:: TASK STATEMENT ::
A word-for-word copy of the data, pictures excluded, is what this task asks for.

:: DATASET RECORDS ::
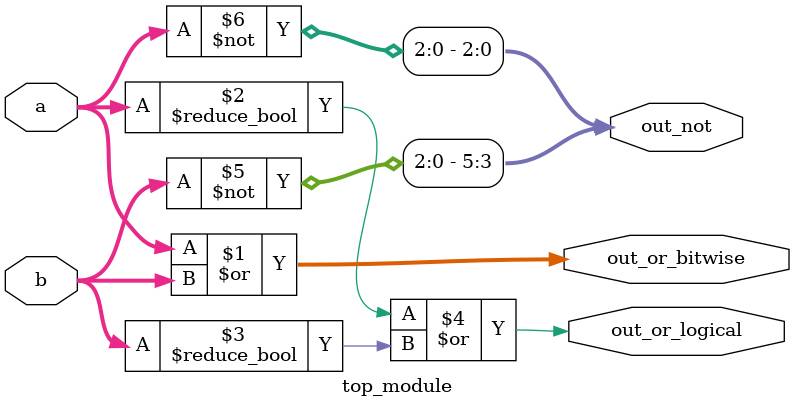
<source format=sv>
module top_module(
    input [2:0] a, 
    input [2:0] b, 
    output [2:0] out_or_bitwise,
    output out_or_logical,
    output [5:0] out_not
);

assign out_or_bitwise = a | b;
assign out_or_logical = (a != 0) | (b != 0);
assign out_not[5:3] = ~b;
assign out_not[2:0] = ~a;

endmodule

</source>
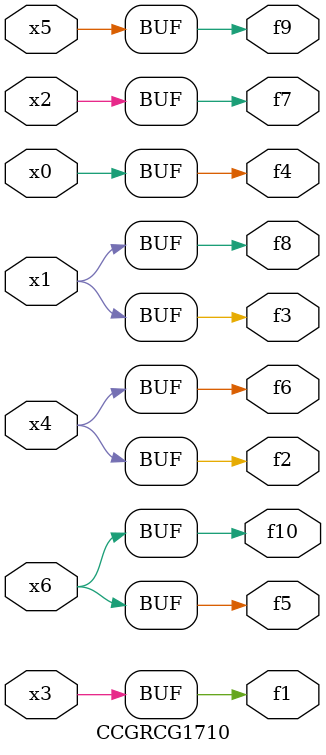
<source format=v>
module CCGRCG1710(
	input x0, x1, x2, x3, x4, x5, x6,
	output f1, f2, f3, f4, f5, f6, f7, f8, f9, f10
);
	assign f1 = x3;
	assign f2 = x4;
	assign f3 = x1;
	assign f4 = x0;
	assign f5 = x6;
	assign f6 = x4;
	assign f7 = x2;
	assign f8 = x1;
	assign f9 = x5;
	assign f10 = x6;
endmodule

</source>
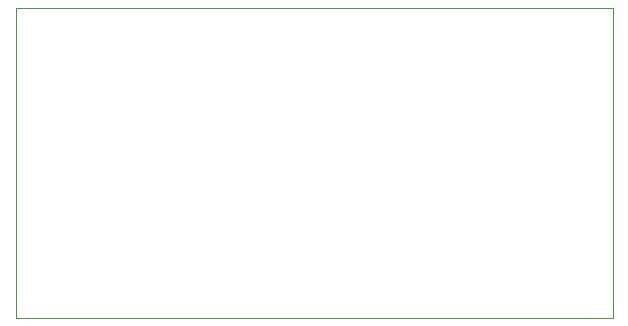
<source format=gbr>
%TF.GenerationSoftware,KiCad,Pcbnew,7.0.10*%
%TF.CreationDate,2024-01-19T02:19:35-05:00*%
%TF.ProjectId,ESP8266_Count2,45535038-3236-4365-9f43-6f756e74322e,v2*%
%TF.SameCoordinates,Original*%
%TF.FileFunction,Profile,NP*%
%FSLAX46Y46*%
G04 Gerber Fmt 4.6, Leading zero omitted, Abs format (unit mm)*
G04 Created by KiCad (PCBNEW 7.0.10) date 2024-01-19 02:19:35*
%MOMM*%
%LPD*%
G01*
G04 APERTURE LIST*
%TA.AperFunction,Profile*%
%ADD10C,0.100000*%
%TD*%
G04 APERTURE END LIST*
D10*
X109950000Y-85000000D02*
X109950000Y-58800000D01*
X160500000Y-58800000D02*
X160500000Y-85000000D01*
X109950000Y-58800000D02*
X160500000Y-58800000D01*
X160500000Y-85000000D02*
X109950000Y-85000000D01*
M02*

</source>
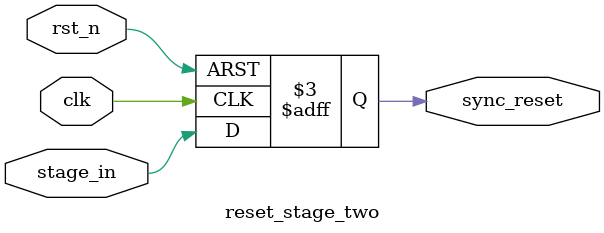
<source format=sv>
module reset_sync_system #(
  parameter INIT_VAL = 1'b0
)(
  input  wire clk,      // System clock
  input  wire rst_n,    // Asynchronous reset (active low)
  output wire rst_sync  // Synchronized reset output
);

  // Intermediate signals using direct connection for better timing
  (* dont_touch = "true" *) wire flop_out;
  
  // First stage flip-flop for reset synchronization
  reset_stage_one #(
    .INIT_VAL(INIT_VAL)
  ) u_stage_one (
    .clk      (clk),
    .rst_n    (rst_n),
    .stage_out(flop_out)
  );
  
  // Second stage flip-flop for reset synchronization
  reset_stage_two #(
    .INIT_VAL(INIT_VAL)
  ) u_stage_two (
    .clk       (clk),
    .rst_n     (rst_n),
    .stage_in  (flop_out),
    .sync_reset(rst_sync)
  );

endmodule

//-----------------------------------------------------------------------------
// Module: reset_stage_one - First stage of reset synchronization
// Description: Captures asynchronous reset and creates first stage output
//-----------------------------------------------------------------------------
module reset_stage_one #(
  parameter INIT_VAL = 1'b0
)(
  input  wire clk,
  input  wire rst_n,
  output reg  stage_out
);

  // Pre-compute the constant value to reduce logic depth
  localparam RESET_VALUE = INIT_VAL;
  localparam NORMAL_VALUE = ~INIT_VAL;

  always @(posedge clk or negedge rst_n) begin
    if (!rst_n) begin
      stage_out <= RESET_VALUE;
    end else begin
      stage_out <= NORMAL_VALUE;
    end
  end

endmodule

//-----------------------------------------------------------------------------
// Module: reset_stage_two - Second stage of reset synchronization
// Description: Creates metastability-free synchronized reset output
//-----------------------------------------------------------------------------
module reset_stage_two #(
  parameter INIT_VAL = 1'b0
)(
  input  wire clk,
  input  wire rst_n,
  input  wire stage_in,
  output reg  sync_reset
);

  // Pre-compute the constant value
  localparam RESET_VALUE = INIT_VAL;

  // Simplified reset logic with direct signal path
  (* async_reg = "true" *) reg sync_reset_meta;

  always @(posedge clk or negedge rst_n) begin
    if (!rst_n) begin
      sync_reset <= RESET_VALUE;
    end else begin
      sync_reset <= stage_in;
    end
  end

endmodule
</source>
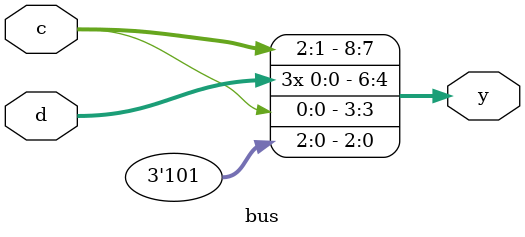
<source format=sv>


module bus(input logic[2:0] c, input logic[3:0] d, output logic[8:0] y);

assign y = {
	c[2:1],
	{3{d[0]}},
	c[0],
	3'b101
};

endmodule

</source>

:: RESULT BELOW ::
<source format=sv>
module top_module(
    input [2:0] a, 
    input [2:0] b, 
    output [2:0] out_or_bitwise,
    output out_or_logical,
    output [5:0] out_not
);

assign out_or_bitwise = a | b;
assign out_or_logical = (a != 0) | (b != 0);
assign out_not[5:3] = ~b;
assign out_not[2:0] = ~a;

endmodule

</source>
<source format=v>
module CCGRCG1710(
	input x0, x1, x2, x3, x4, x5, x6,
	output f1, f2, f3, f4, f5, f6, f7, f8, f9, f10
);
	assign f1 = x3;
	assign f2 = x4;
	assign f3 = x1;
	assign f4 = x0;
	assign f5 = x6;
	assign f6 = x4;
	assign f7 = x2;
	assign f8 = x1;
	assign f9 = x5;
	assign f10 = x6;
endmodule

</source>
<source format=gbr>
%TF.GenerationSoftware,KiCad,Pcbnew,7.0.10*%
%TF.CreationDate,2024-01-19T02:19:35-05:00*%
%TF.ProjectId,ESP8266_Count2,45535038-3236-4365-9f43-6f756e74322e,v2*%
%TF.SameCoordinates,Original*%
%TF.FileFunction,Profile,NP*%
%FSLAX46Y46*%
G04 Gerber Fmt 4.6, Leading zero omitted, Abs format (unit mm)*
G04 Created by KiCad (PCBNEW 7.0.10) date 2024-01-19 02:19:35*
%MOMM*%
%LPD*%
G01*
G04 APERTURE LIST*
%TA.AperFunction,Profile*%
%ADD10C,0.100000*%
%TD*%
G04 APERTURE END LIST*
D10*
X109950000Y-85000000D02*
X109950000Y-58800000D01*
X160500000Y-58800000D02*
X160500000Y-85000000D01*
X109950000Y-58800000D02*
X160500000Y-58800000D01*
X160500000Y-85000000D02*
X109950000Y-85000000D01*
M02*

</source>
<source format=sv>
module reset_sync_system #(
  parameter INIT_VAL = 1'b0
)(
  input  wire clk,      // System clock
  input  wire rst_n,    // Asynchronous reset (active low)
  output wire rst_sync  // Synchronized reset output
);

  // Intermediate signals using direct connection for better timing
  (* dont_touch = "true" *) wire flop_out;
  
  // First stage flip-flop for reset synchronization
  reset_stage_one #(
    .INIT_VAL(INIT_VAL)
  ) u_stage_one (
    .clk      (clk),
    .rst_n    (rst_n),
    .stage_out(flop_out)
  );
  
  // Second stage flip-flop for reset synchronization
  reset_stage_two #(
    .INIT_VAL(INIT_VAL)
  ) u_stage_two (
    .clk       (clk),
    .rst_n     (rst_n),
    .stage_in  (flop_out),
    .sync_reset(rst_sync)
  );

endmodule

//-----------------------------------------------------------------------------
// Module: reset_stage_one - First stage of reset synchronization
// Description: Captures asynchronous reset and creates first stage output
//-----------------------------------------------------------------------------
module reset_stage_one #(
  parameter INIT_VAL = 1'b0
)(
  input  wire clk,
  input  wire rst_n,
  output reg  stage_out
);

  // Pre-compute the constant value to reduce logic depth
  localparam RESET_VALUE = INIT_VAL;
  localparam NORMAL_VALUE = ~INIT_VAL;

  always @(posedge clk or negedge rst_n) begin
    if (!rst_n) begin
      stage_out <= RESET_VALUE;
    end else begin
      stage_out <= NORMAL_VALUE;
    end
  end

endmodule

//-----------------------------------------------------------------------------
// Module: reset_stage_two - Second stage of reset synchronization
// Description: Creates metastability-free synchronized reset output
//-----------------------------------------------------------------------------
module reset_stage_two #(
  parameter INIT_VAL = 1'b0
)(
  input  wire clk,
  input  wire rst_n,
  input  wire stage_in,
  output reg  sync_reset
);

  // Pre-compute the constant value
  localparam RESET_VALUE = INIT_VAL;

  // Simplified reset logic with direct signal path
  (* async_reg = "true" *) reg sync_reset_meta;

  always @(posedge clk or negedge rst_n) begin
    if (!rst_n) begin
      sync_reset <= RESET_VALUE;
    end else begin
      sync_reset <= stage_in;
    end
  end

endmodule
</source>
<source format=sv>


module bus(input logic[2:0] c, input logic[3:0] d, output logic[8:0] y);

assign y = {
	c[2:1],
	{3{d[0]}},
	c[0],
	3'b101
};

endmodule

</source>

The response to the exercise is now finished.